• **Exercise brief**:
Output the entries word for word. Omit images.
Start of Data records
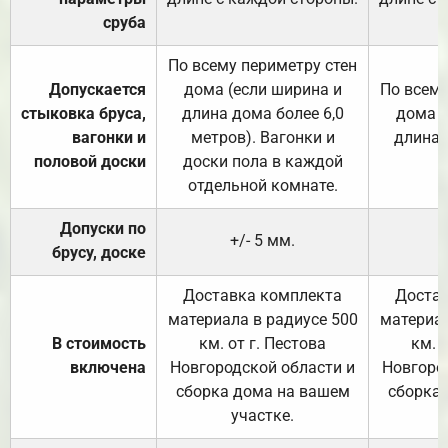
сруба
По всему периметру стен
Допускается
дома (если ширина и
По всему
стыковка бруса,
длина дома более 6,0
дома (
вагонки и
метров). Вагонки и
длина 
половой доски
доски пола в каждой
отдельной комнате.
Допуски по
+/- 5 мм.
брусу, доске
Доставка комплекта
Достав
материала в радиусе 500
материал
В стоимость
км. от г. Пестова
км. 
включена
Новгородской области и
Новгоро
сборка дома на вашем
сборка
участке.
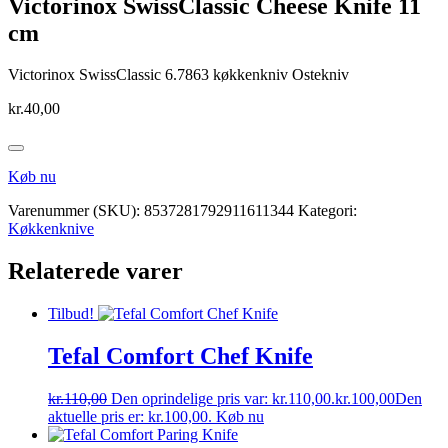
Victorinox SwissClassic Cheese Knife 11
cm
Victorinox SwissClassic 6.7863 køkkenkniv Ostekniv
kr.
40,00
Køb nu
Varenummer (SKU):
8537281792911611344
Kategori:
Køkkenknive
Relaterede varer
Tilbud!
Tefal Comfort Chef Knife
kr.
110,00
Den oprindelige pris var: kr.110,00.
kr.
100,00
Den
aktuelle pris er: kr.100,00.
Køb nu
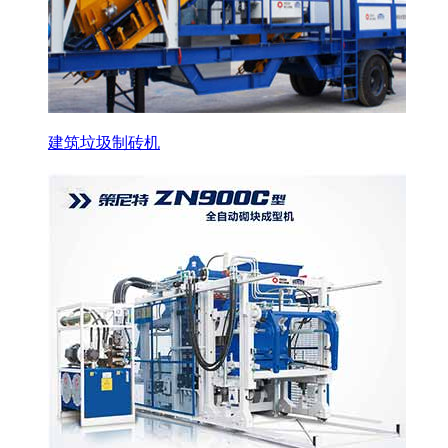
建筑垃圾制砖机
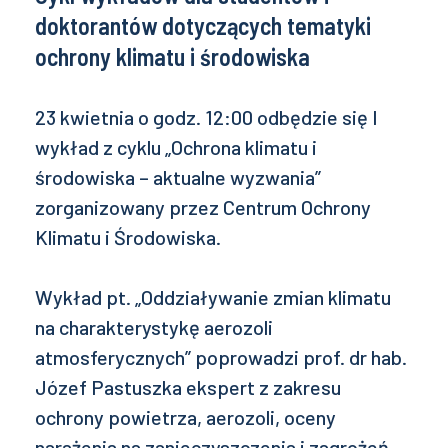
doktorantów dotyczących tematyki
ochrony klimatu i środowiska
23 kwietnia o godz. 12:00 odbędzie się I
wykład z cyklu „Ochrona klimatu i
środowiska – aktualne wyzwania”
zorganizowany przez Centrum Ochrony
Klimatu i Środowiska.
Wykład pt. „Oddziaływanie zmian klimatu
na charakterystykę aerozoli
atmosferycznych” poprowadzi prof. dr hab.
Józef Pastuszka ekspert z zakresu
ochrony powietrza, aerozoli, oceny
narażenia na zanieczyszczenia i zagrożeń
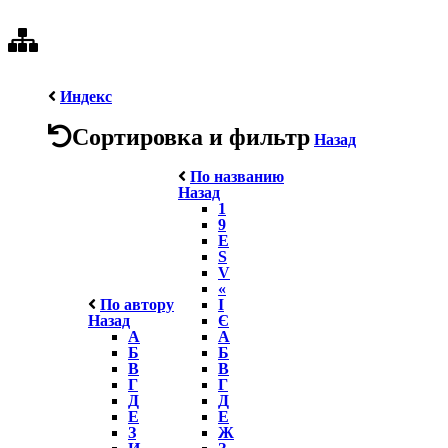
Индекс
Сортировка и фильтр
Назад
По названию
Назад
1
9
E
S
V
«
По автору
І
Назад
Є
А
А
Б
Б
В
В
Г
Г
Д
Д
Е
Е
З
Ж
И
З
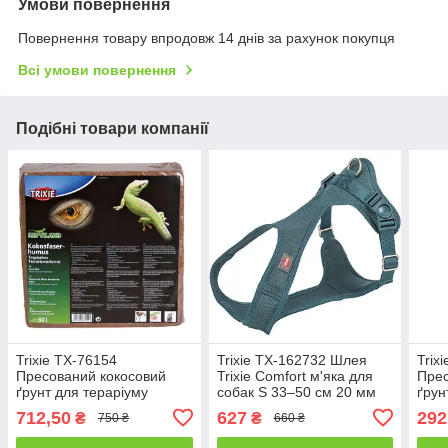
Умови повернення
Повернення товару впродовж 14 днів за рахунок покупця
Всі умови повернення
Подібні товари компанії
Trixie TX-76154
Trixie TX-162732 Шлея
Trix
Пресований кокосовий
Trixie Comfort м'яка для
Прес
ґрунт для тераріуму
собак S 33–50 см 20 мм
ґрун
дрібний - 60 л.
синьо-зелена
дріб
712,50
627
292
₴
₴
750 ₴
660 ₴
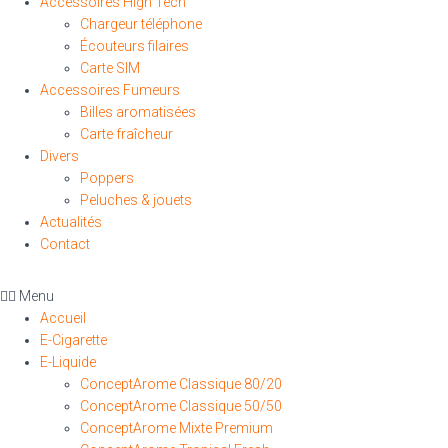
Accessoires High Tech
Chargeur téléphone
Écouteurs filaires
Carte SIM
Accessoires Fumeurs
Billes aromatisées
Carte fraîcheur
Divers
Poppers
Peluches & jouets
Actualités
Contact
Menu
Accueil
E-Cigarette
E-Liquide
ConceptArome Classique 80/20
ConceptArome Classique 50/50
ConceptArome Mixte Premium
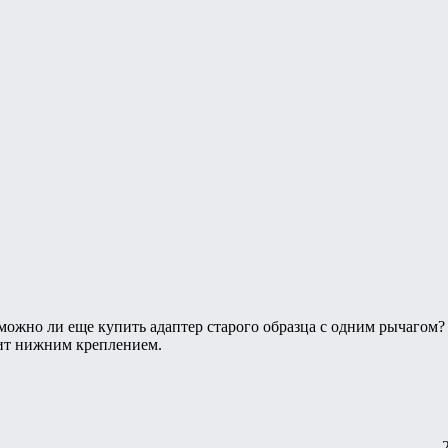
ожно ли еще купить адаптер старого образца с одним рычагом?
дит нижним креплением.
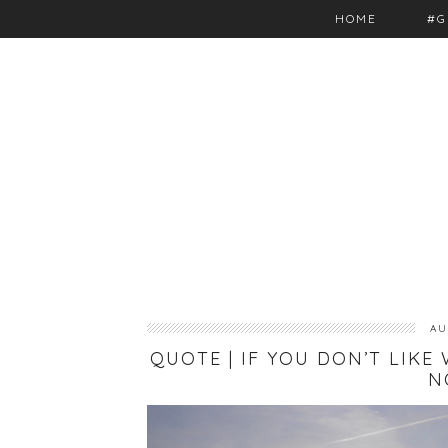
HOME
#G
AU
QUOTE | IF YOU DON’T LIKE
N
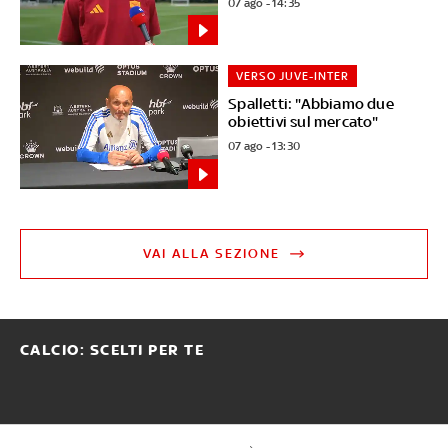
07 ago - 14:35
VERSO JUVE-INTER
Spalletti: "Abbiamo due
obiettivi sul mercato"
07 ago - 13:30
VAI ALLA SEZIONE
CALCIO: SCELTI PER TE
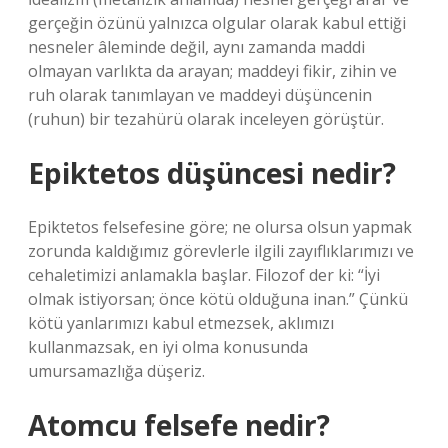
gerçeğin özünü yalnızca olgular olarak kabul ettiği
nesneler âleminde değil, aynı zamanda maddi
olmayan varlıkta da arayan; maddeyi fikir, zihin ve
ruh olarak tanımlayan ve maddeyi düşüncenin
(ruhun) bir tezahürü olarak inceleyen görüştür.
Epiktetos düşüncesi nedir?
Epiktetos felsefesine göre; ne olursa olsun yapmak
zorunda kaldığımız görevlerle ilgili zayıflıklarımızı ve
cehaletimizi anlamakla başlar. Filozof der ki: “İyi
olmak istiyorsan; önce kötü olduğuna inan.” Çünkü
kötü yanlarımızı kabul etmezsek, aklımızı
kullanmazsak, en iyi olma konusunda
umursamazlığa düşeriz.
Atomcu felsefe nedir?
End of Data records
• **Result of this exercise**:
сруба
По всему периметру стен
Допускается
дома (если ширина и
По всему
стыковка бруса,
длина дома более 6,0
дома (
вагонки и
метров). Вагонки и
длина 
половой доски
доски пола в каждой
отдельной комнате.
Допуски по
+/- 5 мм.
брусу, доске
Доставка комплекта
Достав
материала в радиусе 500
материал
В стоимость
км. от г. Пестова
км. 
включена
Новгородской области и
Новгоро
сборка дома на вашем
сборка
участке.
Victorinox SwissClassic Cheese Knife 11
cm
Victorinox SwissClassic 6.7863 køkkenkniv Ostekniv
kr.
40,00
Køb nu
Varenummer (SKU):
8537281792911611344
Kategori:
Køkkenknive
Relaterede varer
Tilbud!
Tefal Comfort Chef Knife
kr.
110,00
Den oprindelige pris var: kr.110,00.
kr.
100,00
Den
aktuelle pris er: kr.100,00.
Køb nu
建筑垃圾制砖机
doktorantów dotyczących tematyki
ochrony klimatu i środowiska
23 kwietnia o godz. 12:00 odbędzie się I
wykład z cyklu „Ochrona klimatu i
środowiska – aktualne wyzwania”
zorganizowany przez Centrum Ochrony
Klimatu i Środowiska.
Wykład pt. „Oddziaływanie zmian klimatu
na charakterystykę aerozoli
atmosferycznych” poprowadzi prof. dr hab.
Józef Pastuszka ekspert z zakresu
ochrony powietrza, aerozoli, oceny
narażenia na zanieczyszczenia i zagrożeń
Индекс
Сортировка и фильтр
Назад
По названию
Назад
1
9
E
S
V
«
По автору
І
Назад
Є
А
А
Б
Б
В
В
Г
Г
Д
Д
Е
Е
З
Ж
И
З
Умови повернення
Повернення товару впродовж 14 днів за рахунок покупця
Всі умови повернення
Подібні товари компанії
Trixie TX-76154
Trixie TX-162732 Шлея
Trix
Пресований кокосовий
Trixie Comfort м'яка для
Прес
ґрунт для тераріуму
собак S 33–50 см 20 мм
ґрун
дрібний - 60 л.
синьо-зелена
дріб
712,50
627
292
₴
₴
750 ₴
660 ₴
Accessoires High Tech
Chargeur téléphone
Écouteurs filaires
Carte SIM
Accessoires Fumeurs
Billes aromatisées
Carte fraîcheur
Divers
Poppers
Peluches & jouets
Actualités
Contact
Menu
Accueil
E-Cigarette
E-Liquide
ConceptArome Classique 80/20
ConceptArome Classique 50/50
ConceptArome Mixte Premium
ожно ли еще купить адаптер старого образца с одним рычагом?
дит нижним креплением.
HOME
#G
AU
QUOTE | IF YOU DON’T LIKE
N
07 ago - 14:35
VERSO JUVE-INTER
Spalletti: "Abbiamo due
obiettivi sul mercato"
07 ago - 13:30
VAI ALLA SEZIONE
CALCIO: SCELTI PER TE
gerçeğin özünü yalnızca olgular olarak kabul ettiği
nesneler âleminde değil, aynı zamanda maddi
olmayan varlıkta da arayan; maddeyi fikir, zihin ve
ruh olarak tanımlayan ve maddeyi düşüncenin
(ruhun) bir tezahürü olarak inceleyen görüştür.
Epiktetos düşüncesi nedir?
Epiktetos felsefesine göre; ne olursa olsun yapmak
zorunda kaldığımız görevlerle ilgili zayıflıklarımızı ve
cehaletimizi anlamakla başlar. Filozof der ki: “İyi
olmak istiyorsan; önce kötü olduğuna inan.” Çünkü
kötü yanlarımızı kabul etmezsek, aklımızı
kullanmazsak, en iyi olma konusunda
umursamazlığa düşeriz.
Atomcu felsefe nedir?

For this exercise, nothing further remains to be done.